Las comisiones de Koldo durante la pandemia; las de Santos Cerdán en las adjudicaciones de obra pública; las prostitutas de Ábalos contratadas en empresas públicas; el hermano "músico”, que no sabía dónde trabajaba, la mujer "catedrática" sin estudios; la “fontanera” de La Moncloa; las maletas de Delcy; los vuelos a la República Dominicana… y todo lo que falta por salir —Armengol, Víctor Torres y las compras COVID, el rescate de Air Europa—. La simple enumeración de los escándalos que empapan (más que salpican) al Gobierno de Sánchez bastaría para llenar una entrada de blog.
Recordemos la cínica frase atribuida a Franklin D. Roosevelt y popularizada luego por Henry Kissinger sobre el dictador nicaragüense Anastasio Somoza:
«Puede que sea un hijo de puta, pero es nuestro hijo de puta».
Así, apoyando a nuestros hijos de puta, hemos conseguido que prosperen y saqueen España hasta extremos inimaginables mientras los animábamos con nuestras bufandas y banderitas.
Hubo un breve paréntesis en el que emergieron partidos como UPyD y Ciudadanos, con políticos que parecían honestos y defendían la regeneración democrática: reforma electoral, combate al nacionalismo, lucha contra la corrupción. Pero fueron flor de un día. Fracasaron —más allá de sus errores— porque, sencillamente, no eran nuestros hijos de puta.
Quizá ha llegado el momento de dejar de otorgar nuestra confianza a hijos de puta, propios o ajenos. No solo porque desprecian a quienes los votan y los usan en beneficio propio, sino porque España no se merece tanto hijo de puta.

Datos proporcionados:
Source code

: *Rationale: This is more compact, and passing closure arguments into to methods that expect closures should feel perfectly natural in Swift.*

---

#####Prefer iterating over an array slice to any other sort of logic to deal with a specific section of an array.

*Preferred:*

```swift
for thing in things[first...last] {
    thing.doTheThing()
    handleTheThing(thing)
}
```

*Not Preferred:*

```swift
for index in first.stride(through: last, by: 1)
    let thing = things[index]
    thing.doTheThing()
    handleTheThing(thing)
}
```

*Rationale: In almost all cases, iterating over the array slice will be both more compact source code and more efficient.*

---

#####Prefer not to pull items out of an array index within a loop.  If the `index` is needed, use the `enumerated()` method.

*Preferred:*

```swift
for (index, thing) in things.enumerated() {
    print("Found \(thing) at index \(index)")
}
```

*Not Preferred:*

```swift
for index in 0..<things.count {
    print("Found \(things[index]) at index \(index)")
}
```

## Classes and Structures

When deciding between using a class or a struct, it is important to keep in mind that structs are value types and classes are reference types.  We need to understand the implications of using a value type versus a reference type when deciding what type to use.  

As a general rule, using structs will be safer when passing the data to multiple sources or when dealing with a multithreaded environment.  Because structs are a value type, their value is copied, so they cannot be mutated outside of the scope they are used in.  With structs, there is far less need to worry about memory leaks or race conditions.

Qué se pide:
A – Extrae, por favor, del texto sobre los escándalos del Gobierno el fragmento que va de "Las comisiones de" a "entrada de blog.", copiándolo literalmente.
B – Según el texto sobre los escándalos del Gobierno, ¿qué partidos surgieron durante el breve paréntesis de regeneración democrática?

Soluciones:
A –
Las comisiones de Koldo durante la pandemia; las de Santos Cerdán en las adjudicaciones de obra pública; las prostitutas de Ábalos contratadas en empresas públicas; el hermano "músico”, que no sabía dónde trabajaba, la mujer "catedrática" sin estudios; la “fontanera” de La Moncloa; las maletas de Delcy; los vuelos a la República Dominicana… y todo lo que falta por salir —Armengol, Víctor Torres y las compras COVID, el rescate de Air Europa—. La simple enumeración de los escándalos que empapan (más que salpican) al Gobierno de Sánchez bastaría para llenar una entrada de blog.

B – UPyD y Ciudadanos.